The playful child is just what the name implies—playful. She is generally easier to reach than the vulnerable child, because we are more likely to permit play than tears and pain. Stone and Winkelman note that many who are spiritually-identified have access to the playful child but not to the vulnerable child, and tend to confuse the two.
The magical child is the child of imagination and fantasy. She is, in part, the source of visions. She is usually shy.
We can reconnect with our inner child and begin re-parenting ourselves through visualizations, imaging our inner child and sending her whatever it is she needs. By viewing old experiences (through visualization processes, etc.), mourning them, and releasing them, we can replace them with what we wanted—how we wish it had been.

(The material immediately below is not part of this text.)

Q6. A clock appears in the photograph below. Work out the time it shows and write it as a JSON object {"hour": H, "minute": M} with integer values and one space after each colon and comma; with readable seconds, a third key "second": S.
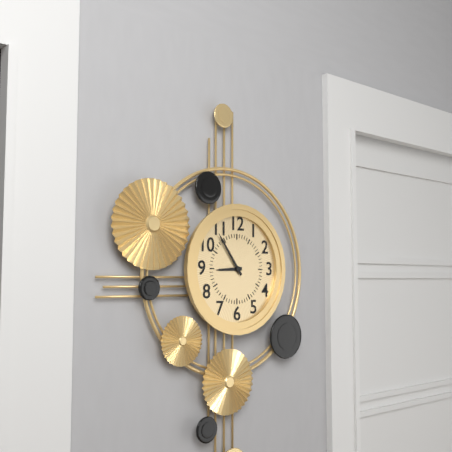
{"hour": 8, "minute": 54}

Re-viewing the old is not re-living the original pain but acknowledging it and transforming it. The focus is not on how or why, but on the beliefs we took on at that time and how they continue to affect us. Journal writing can be another means of dialoging with the verbal inner child.
Healing requires the forgiveness of our parents, siblings, schools, or others, for what they did, or did not, do. Forgiveness does not condone or excuse, but releases otherwise locked-up energy patterns. Blame does not heal. We blame as long as we perceive ourselves as victims and see power residing outside of ourselves. To heal our inner child, we need to accept that we have the power to heal ourselves.
Because our wounding occurs in relation to significant others in our early lives, healing also requires our finding others with whom we can feel really safe, with whom our vulnerable child can emerge, with whom we can get to the heart of the wounding, and with their acceptance and love, reclaim our worth. We are wounded in the context of relationship and ultimately must be healed in the context of relationship.